Why not give git a try? (was "Re: [head tinderbox] failure on amd64/amd64")

Diane Bruce db at db.net
Tue Jan 25 15:45:05 UTC 2011


On Tue, Jan 25, 2011 at 01:40:50PM +0100, Giorgos Keramidas wrote:
> On Tue, 25 Jan 2011 02:22:34 -0800, perryh at pluto.rain.com wrote:
> >Diane Bruce <db at db.net> wrote:
> >> There certainly would not be a chance of putting mercurial or git
> >> into base for example.
> >
> > Completely apart from licensing, another strike against mercurial is
> > that it is written in Python, so it couldn't go into base unless
> > Python also went into base.
> 
> This argument is actually a bit weak for most of the VCS'es out there
> (including svn by the way).

Notice I never ever suggested we might want to do such a thing. 
All I said was there would be not a chance of GPL code being added.
The additional argument of mercurial not being added because of its
dependancy on python is immaterial.

> 
> We don't really *need* to import the full VCS itself into FreeBSD.  For
> instance, Subversion is also not part of the base system.  It works fine
> as a port that people can install.
# # # # #
● EXERCISE INSTRUCTIONS:
• 1. Check these three statements against the mailing-list post above and mark each yes or no, quoting the words of the post that decide it.
(a) Diane Bruce says she suggested putting git into the base system.
(b) Giorgos Keramidas says Subversion is not part of the base system.
(c) One writer points out that mercurial is written in Python.
• 2. Carry on the mailing-list post about version control in the FreeBSD base system, starting right after its last line.

● INFORMATION SUPPLIED:
# # # # #
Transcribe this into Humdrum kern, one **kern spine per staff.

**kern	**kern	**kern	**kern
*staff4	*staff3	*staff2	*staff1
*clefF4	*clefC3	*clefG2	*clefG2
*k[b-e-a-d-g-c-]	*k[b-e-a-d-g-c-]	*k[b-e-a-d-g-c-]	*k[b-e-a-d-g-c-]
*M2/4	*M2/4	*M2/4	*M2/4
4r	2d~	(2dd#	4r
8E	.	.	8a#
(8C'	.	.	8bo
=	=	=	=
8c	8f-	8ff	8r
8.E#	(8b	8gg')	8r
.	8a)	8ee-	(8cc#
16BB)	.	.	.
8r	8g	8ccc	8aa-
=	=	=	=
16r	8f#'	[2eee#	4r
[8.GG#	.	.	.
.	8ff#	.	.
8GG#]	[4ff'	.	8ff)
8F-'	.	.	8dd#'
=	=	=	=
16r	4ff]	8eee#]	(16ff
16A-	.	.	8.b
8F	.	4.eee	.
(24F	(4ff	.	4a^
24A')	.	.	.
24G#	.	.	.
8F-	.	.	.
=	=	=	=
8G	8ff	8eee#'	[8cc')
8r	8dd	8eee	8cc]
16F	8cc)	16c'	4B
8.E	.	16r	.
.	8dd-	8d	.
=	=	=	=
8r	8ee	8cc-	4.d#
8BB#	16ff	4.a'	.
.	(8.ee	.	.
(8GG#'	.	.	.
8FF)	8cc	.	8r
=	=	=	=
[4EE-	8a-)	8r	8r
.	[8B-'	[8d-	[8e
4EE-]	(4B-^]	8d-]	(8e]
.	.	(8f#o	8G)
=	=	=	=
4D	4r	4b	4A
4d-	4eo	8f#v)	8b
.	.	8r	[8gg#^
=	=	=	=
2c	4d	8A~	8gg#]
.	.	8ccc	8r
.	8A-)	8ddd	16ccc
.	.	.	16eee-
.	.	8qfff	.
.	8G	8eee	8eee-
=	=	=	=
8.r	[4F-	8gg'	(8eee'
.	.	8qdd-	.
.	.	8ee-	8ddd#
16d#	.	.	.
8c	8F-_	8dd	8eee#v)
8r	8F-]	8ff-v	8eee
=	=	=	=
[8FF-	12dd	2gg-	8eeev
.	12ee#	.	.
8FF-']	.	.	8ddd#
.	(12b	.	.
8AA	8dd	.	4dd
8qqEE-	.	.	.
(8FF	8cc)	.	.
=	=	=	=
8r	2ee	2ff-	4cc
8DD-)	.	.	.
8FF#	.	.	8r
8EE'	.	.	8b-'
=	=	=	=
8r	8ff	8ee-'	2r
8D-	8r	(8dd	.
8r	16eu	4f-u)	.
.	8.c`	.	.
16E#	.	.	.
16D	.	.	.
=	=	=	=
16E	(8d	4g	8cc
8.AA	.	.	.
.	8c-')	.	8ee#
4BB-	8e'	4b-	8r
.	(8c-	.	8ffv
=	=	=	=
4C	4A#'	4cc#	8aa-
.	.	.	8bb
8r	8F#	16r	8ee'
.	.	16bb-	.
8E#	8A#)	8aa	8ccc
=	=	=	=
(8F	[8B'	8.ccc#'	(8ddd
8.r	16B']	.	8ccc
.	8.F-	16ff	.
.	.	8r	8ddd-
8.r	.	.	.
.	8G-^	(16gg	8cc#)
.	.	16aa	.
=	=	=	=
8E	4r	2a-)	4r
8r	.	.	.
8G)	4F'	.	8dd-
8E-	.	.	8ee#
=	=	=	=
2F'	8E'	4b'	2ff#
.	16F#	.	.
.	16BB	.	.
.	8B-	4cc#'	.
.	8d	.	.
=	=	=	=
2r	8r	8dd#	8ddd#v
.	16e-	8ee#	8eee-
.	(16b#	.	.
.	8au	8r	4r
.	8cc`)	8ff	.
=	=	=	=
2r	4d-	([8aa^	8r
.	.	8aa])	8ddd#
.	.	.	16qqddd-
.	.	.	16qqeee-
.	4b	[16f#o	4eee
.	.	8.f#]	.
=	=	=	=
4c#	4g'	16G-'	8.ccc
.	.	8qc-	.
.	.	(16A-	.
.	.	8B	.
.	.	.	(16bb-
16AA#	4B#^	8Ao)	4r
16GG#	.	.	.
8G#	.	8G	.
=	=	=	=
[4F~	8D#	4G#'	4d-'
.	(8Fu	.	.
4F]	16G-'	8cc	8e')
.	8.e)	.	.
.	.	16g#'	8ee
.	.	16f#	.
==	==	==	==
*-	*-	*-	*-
# # # # #
● REPLIES:
• 1.
(a) No: "Notice I never ever suggested we might want to do such a thing."
(b) Yes: "Subversion is also not part of the base system."
(c) Yes: "it is written in Python"

• 2.
I agree.  Indeed, I would argue that there is other code in base that
should come out.  But I don't want to get that flamefest going again. ;-)

The argument is not putting a VCS into base, the argument is what VCS
to look at in future.  'fossil' is certainly a viable candidate.
I am agreeing the arguments on which VCS to use should be based on the
merits of the VCS itself, not on its licence.

However, if in the long term we chose 'fossil' and then decided that 'fossil'
was absolutely necessary for base, then it would have far less resistance
than a GPL VCS.  That's a small plus, I never said it was a strong plus.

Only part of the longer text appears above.